Consumers' credit card delinquencies have risen this year, along with their balances, according to an annual Federal Reserve Board report

Household credit card debt rose 6.7% during the third quarter to $1.3 trillion, outstripping the average annual increase of 3.7% pace since 1998, the Fed report showed. That expansion rate for credit card debt was more than twice the 2.8% increase for overall household debt during the quarter.

The latest Fed Board report shows an even bleaker picture, in terms of overall credit card debt, than a New York Federal Reserve Bank report earlier this month that pegged third-quarter card balances at $1.17 trillion.

Despite that increase and the higher delinquencies, the central bank didn’t sound the alarm with respect to the overall economy, or even in the context of consumers’ ability to get a handle on their debt.

“Household debt relative to [U.S. gross domestic product] is especially subdued relative to recent history, and most household debt is owed by prime-rated borrowers who are well positioned to meet their payment obligations,” the Fed report said.

Nonetheless, less financially stable subprime credit cardholders are taking on proportionally more debt. “Aggregate inflation-adjusted credit card balances were little changed for prime and near-prime borrowers through the third quarter of 2024 but continued to inch up for subprime borrowers,” the report said.

The biggest U.S. credit card issuers include JPMorgan Chase, American Express, Citi Bank and Capital One.

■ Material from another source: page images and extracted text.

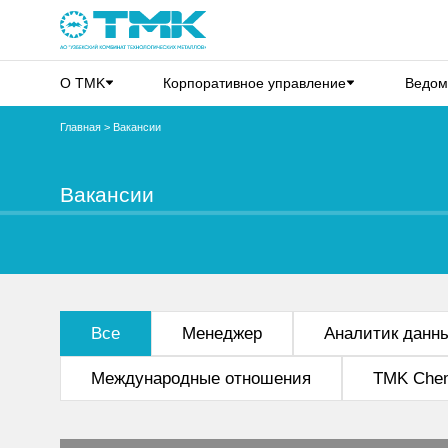
О TMK
Корпоративное управление
Ведом
Главная
>
Вакансии
Вакансии
Все
Менеджер
Аналитик данн
Международные отношения
TMK Chem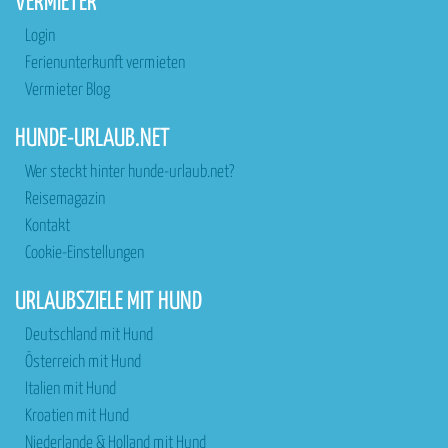
VERMIETER
Login
Ferienunterkunft vermieten
Vermieter Blog
HUNDE-URLAUB.NET
Wer steckt hinter hunde-urlaub.net?
Reisemagazin
Kontakt
Cookie-Einstellungen
URLAUBSZIELE MIT HUND
Deutschland mit Hund
Österreich mit Hund
Italien mit Hund
Kroatien mit Hund
Niederlande & Holland mit Hund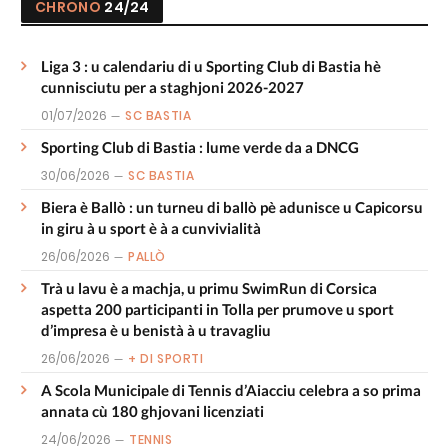
CHRONO
24/24
Liga 3 : u calendariu di u Sporting Club di Bastia hè
cunnisciutu per a staghjoni 2026-2027
01/07/2026
SC BASTIA
Sporting Club di Bastia : lume verde da a DNCG
30/06/2026
SC BASTIA
Biera è Ballò : un turneu di ballò pè adunisce u Capicorsu
in giru à u sport è à a cunvivialità
26/06/2026
PALLÒ
Trà u lavu è a machja, u primu SwimRun di Corsica
aspetta 200 participanti in Tolla per prumove u sport
d’impresa è u benistà à u travagliu
26/06/2026
+ DI SPORTI
A Scola Municipale di Tennis d’Aiacciu celebra a so prima
annata cù 180 ghjovani licenziati
24/06/2026
TENNIS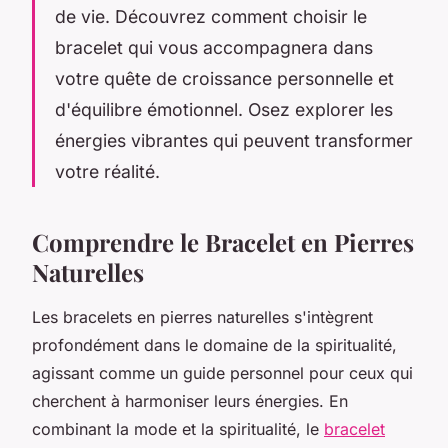
de vie. Découvrez comment choisir le
bracelet qui vous accompagnera dans
votre quête de croissance personnelle et
d'équilibre émotionnel. Osez explorer les
énergies vibrantes qui peuvent transformer
votre réalité.
Comprendre le Bracelet en Pierres
Naturelles
Les bracelets en pierres naturelles s'intègrent
profondément dans le domaine de la spiritualité,
agissant comme un guide personnel pour ceux qui
cherchent à harmoniser leurs énergies. En
combinant la mode et la spiritualité, le
bracelet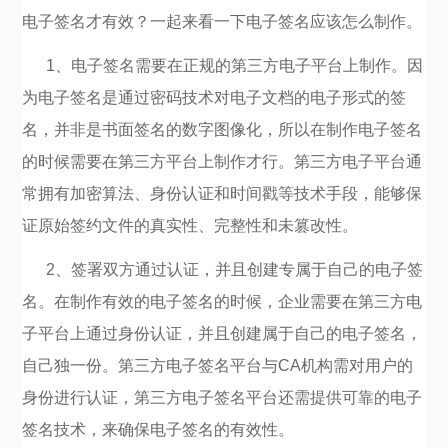
电子签名才有效？一起来看一下电子签名应该怎么制作。
1、电子签名需要在正规的第三方电子平台上制作。因
为电子签名是通过密码技术对电子文档的电子形式的签
名，并非是书面签名的数字图像化，所以在制作电子签名
的时候需要在第三方平台上制作才行。第三方电子平台通
常拥有加密算法、身份认证和时间戳等技术手段，能够保
证原始签约文件的真实性、完整性和未篡改性。
2、签署双方通过认证，并且创建专属于自己的电子签
名。在制作有效的电子签名的时候，企业需要在第三方电
子平台上通过身份认证，并且创建属于自己的电子签名，
自己独一份。第三方电子签名平台与CA机构需对用户的
身份进行认证，第三方电子签名平台还需提供可靠的电子
签名技术，来确保电子签名的有效性。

The Fed noted that “exposures in credit card loans remained concentrated in a few large banks that are subject to regular stress testing and are therefore expected to be better prepared to manage losses in their loan portfolios.”

The Fed says the purpose of the annual report is to summarize its assessment of “the resilience of the U.S. financial system” and to inform the public on its views of the topic, partly to allow for accountability.